A data lake consumes all the critical data from the different applications. Significant work is required to generate a harmonized data layer. The critical master data for supply chain management includes objects like sales orders, shipments, inventory, and lanes. Different business systems can define all the fields associated with these forms of master data differently. When implementing this, a company needs to ask their business users what data points they needed for each of these master data objects. It does not matter what various business systems, like SAP, thinks a “purchase order” is. A harmonized definition of “purchase order” is crated based on what is needed to support the control tower.
Then these objects need to work together to create a time phased view into what inventory will be available at what locations. To understand the current inventory position, a company takes their initial stock position and then calculates how that inventory position is changed by things like quality inspections, purchase orders, production orders, and intercompany demand.
The improved visibility to shipments was based on federal regulations requiring truckers to electronically track their hours of service.
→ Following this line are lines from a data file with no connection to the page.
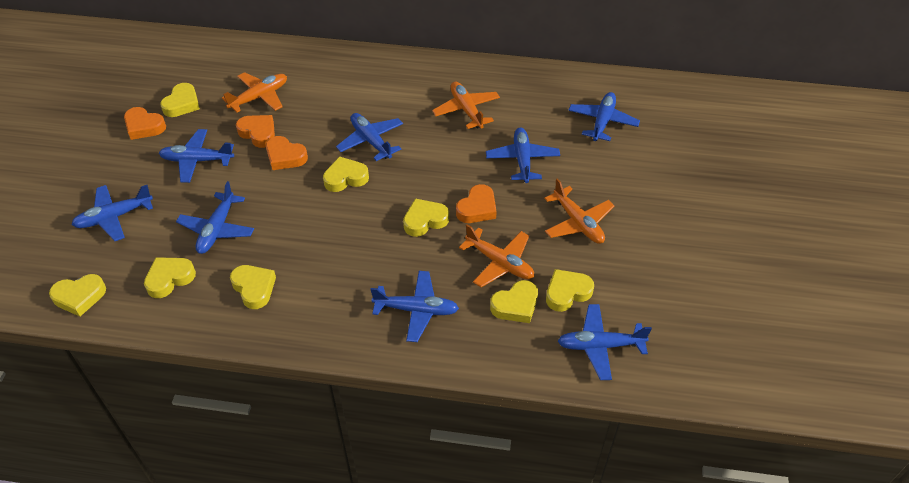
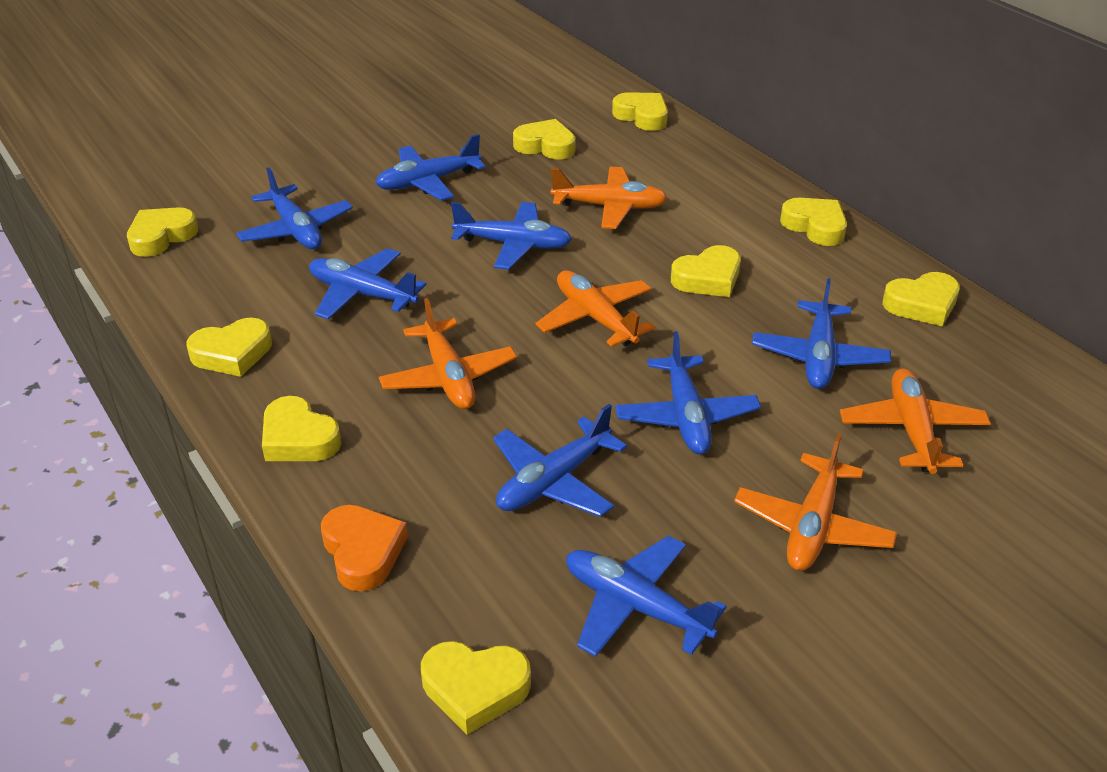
orange heart: [124,107,166,140] [236,115,275,148] [266,136,308,170] [456,184,497,223] = 4 -> [321,505,408,591] = 1
orange plane: [222,72,287,112] [432,81,500,129] [459,224,534,287] [544,178,614,244] = 4 -> [379,298,517,409] [536,270,655,347] [551,167,668,229] [734,434,897,571] [840,368,991,474] = 5
yellow heart: [49,274,106,316] [144,257,196,298] [160,83,200,117] [230,265,276,309] [323,156,369,192] [403,198,449,237] [490,280,538,323] [546,269,594,312] = 8 -> [127,207,198,257] [187,318,272,377] [262,396,341,461] [421,641,531,735] [513,119,576,160] [612,92,668,131] [671,245,741,297] [780,198,847,246] [882,272,960,326] = 9

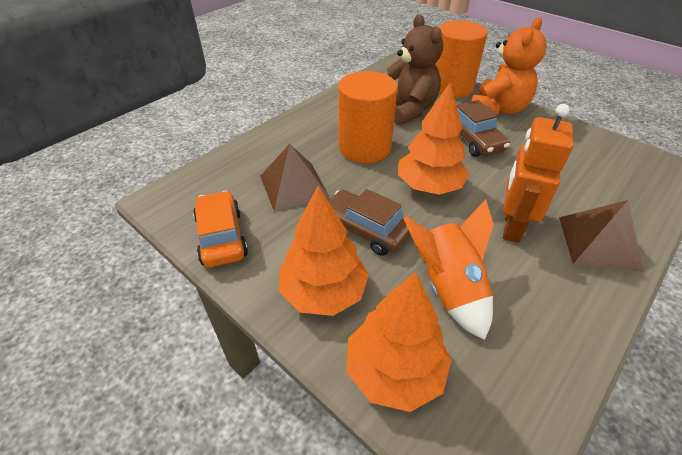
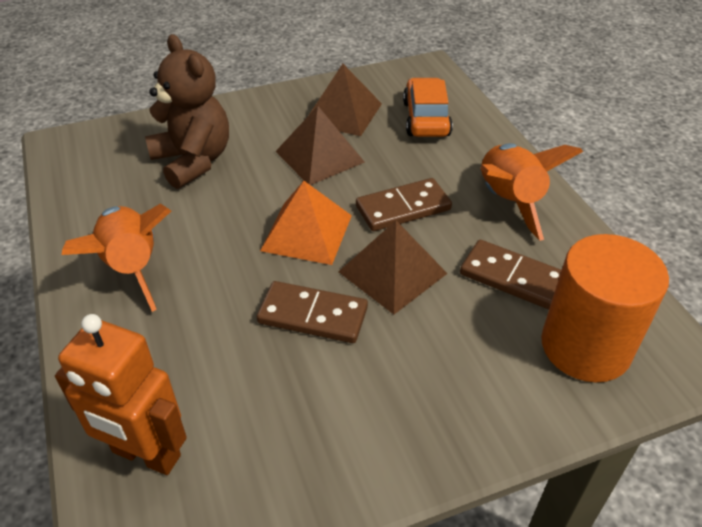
brown car: [329,189,411,256] [457,100,510,157] = 2 -> none = 0
brown domino: none = 0 -> [257,281,368,343] [356,178,452,231] [460,240,561,309] = 3
brown pyramid: [260,144,329,211] [559,200,644,272] = 2 -> [275,106,365,185] [308,64,382,136] [338,221,448,315] = 3
orange cylinder: [338,71,398,163] [435,20,488,98] = 2 -> [541,234,669,382] = 1
orange pyramid: none = 0 -> [260,181,352,265] = 1
orange rocket: [403,199,494,340] = 1 -> [62,204,171,312] [480,143,583,241] = 2
orange teddy bear: [471,17,547,116] = 1 -> none = 0
orange tree: [279,186,369,316] [347,272,452,412] [398,82,469,195] = 3 -> none = 0

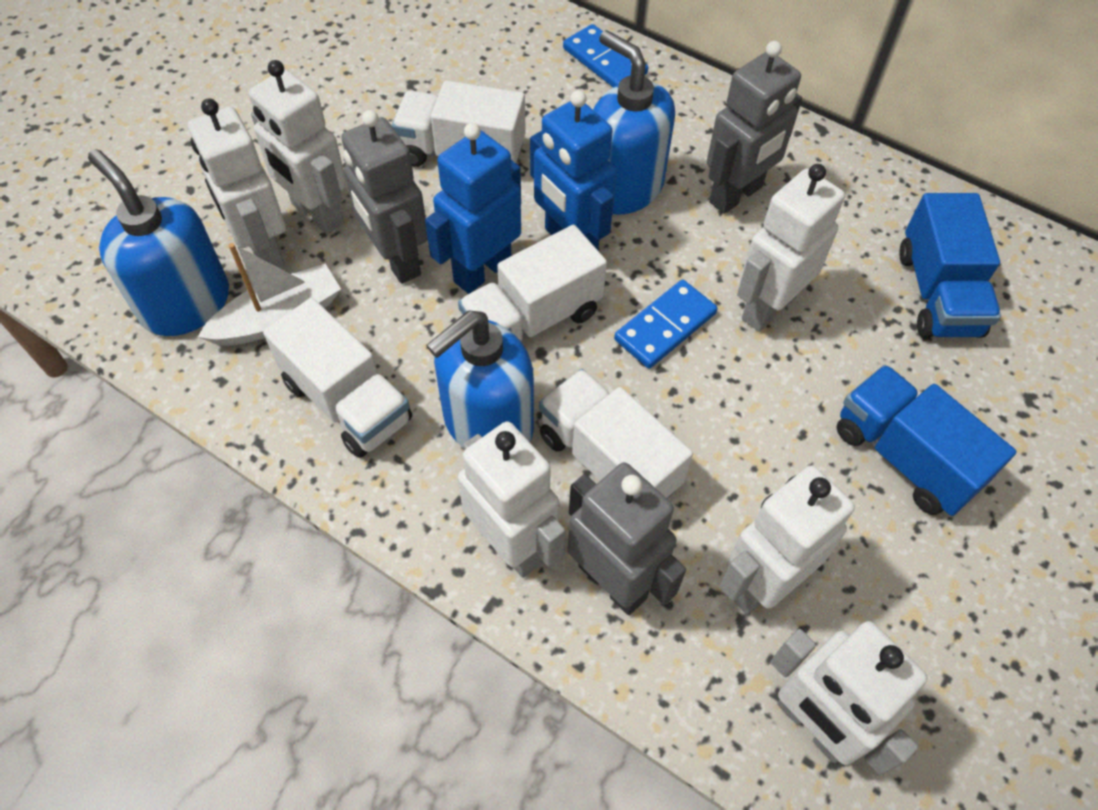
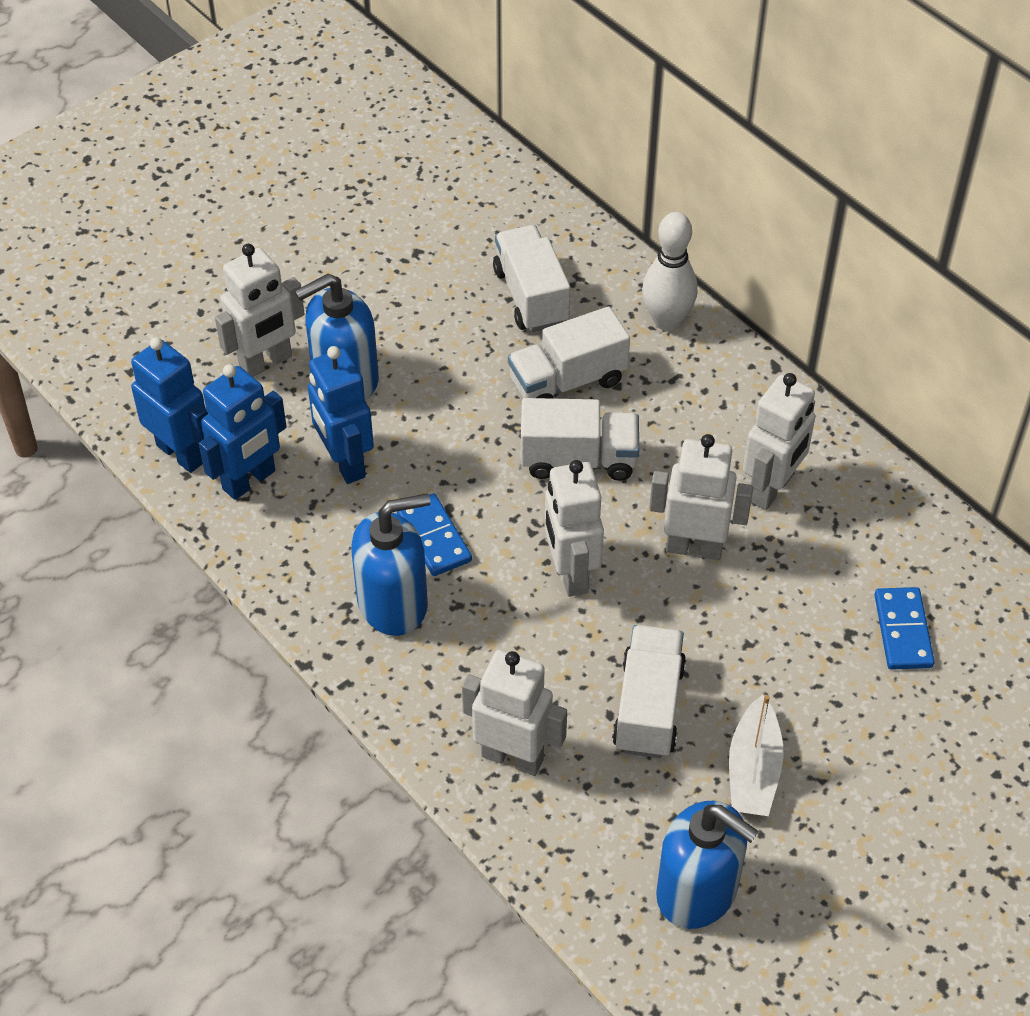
blue robot: [425,123,521,294] [530,90,617,250] = 2 -> [131,337,208,473] [199,364,287,500] [308,346,374,484] = 3
blue truck: [836,365,1016,516] [899,193,1001,338] = 2 -> none = 0
grey robot: [341,110,428,284] [568,462,686,615] [707,41,802,214] = 3 -> none = 0
white bowling pin: none = 0 -> [642,212,698,331] = 1
white robot: [188,98,286,268] [249,60,347,234] [458,421,565,578] [720,465,855,615] [737,164,845,332] [771,621,927,775] = 6 -> [215,244,305,377] [462,650,567,776] [545,460,604,597] [649,434,753,560] [743,373,815,510] = 5

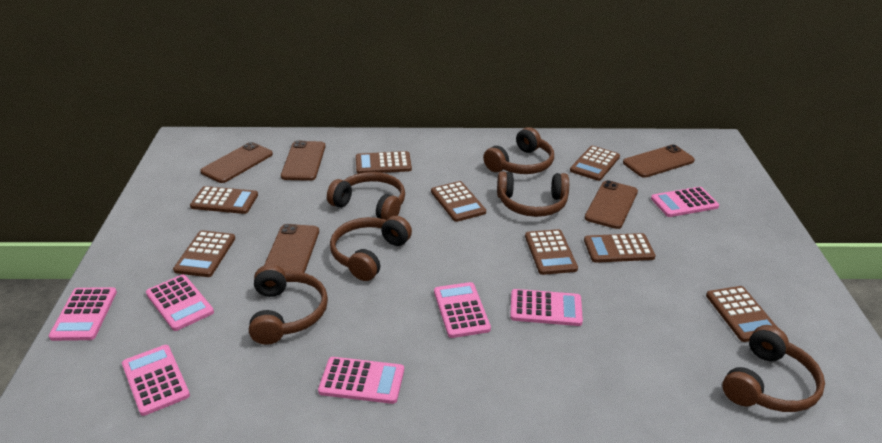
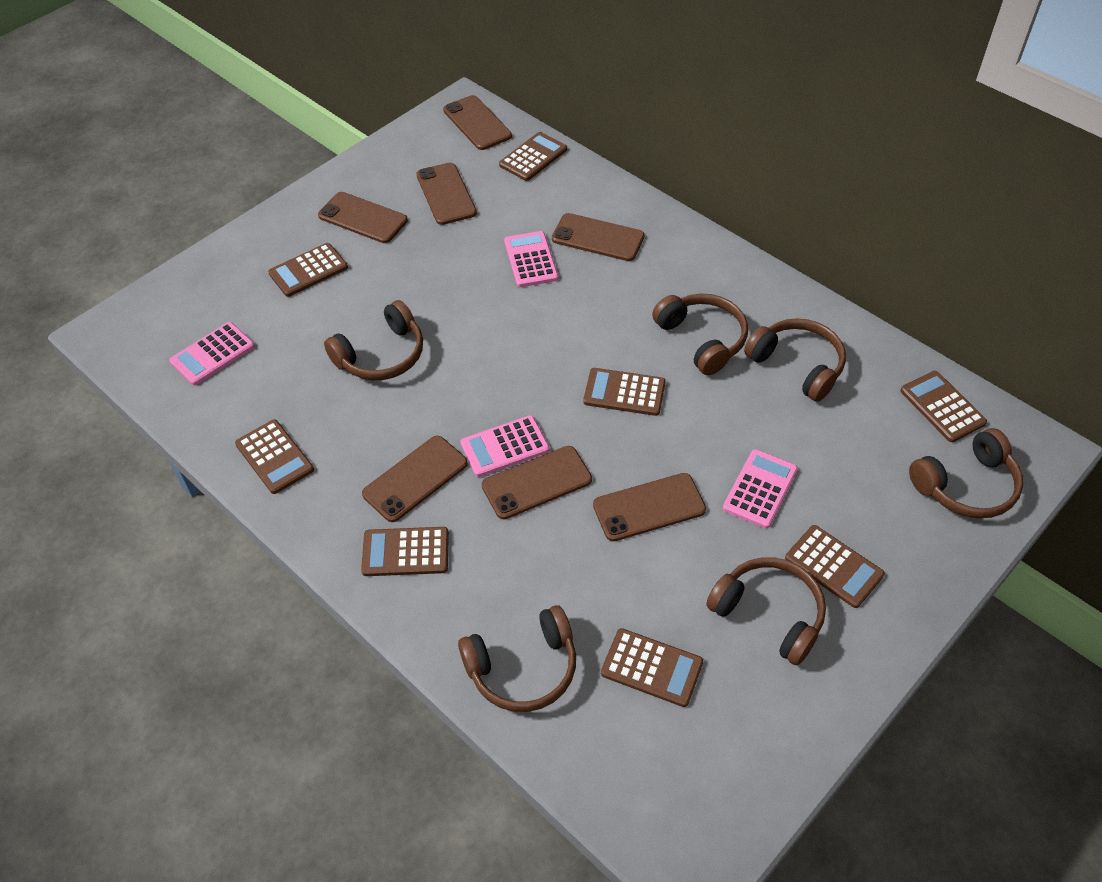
brown phone: [200,142,273,183] [264,224,319,273] [281,141,325,181] [585,180,638,229] [623,145,695,178] = 5 -> [318,192,408,243] [362,436,468,522] [416,163,477,225] [443,95,512,150] [482,446,592,519] [552,213,645,261] [593,473,706,541] = 7
pink calculator: [49,287,117,341] [122,345,190,416] [146,275,214,331] [318,357,404,404] [434,282,491,338] [510,289,583,326] [651,187,719,217] = 7 -> [169,322,255,385] [460,415,549,477] [504,231,558,287] [723,449,798,528] = 4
Suppliers like FourKites or Descartes MacroPoint provide near real-time visibility based on API integration to truck carriers’ GPS enabled electronic logging devices or by getting small carriers to agree to use smart phone applications that support tracking.
The solutions that provide real-time visibility to supply chain risks are fascinating. These solutions work by continuously monitoring a wide variety of risks, identified based on monitoring hundreds of thousand online and social media sources, and then linking those risks to a map they have created of their customer’s end-to-end multitier supply chain.
Conclusion
The other things supporting agility – concurrency, intelligent alerts, the use of downstream data, and so forth – all have their own complexities. But the basic point is this, we have dreamed about having robust supply chain control towers that can provide control that is analogous to what airport control towers or war rooms provide. Until the last few years, the technology did not support this. But finally, the technology has caught up to the vision. Companies are using these solutions to great effect. The early adopters have been rewarded with a greatly enhanced ability to respond intelligently to the COVID-19 Pandemic.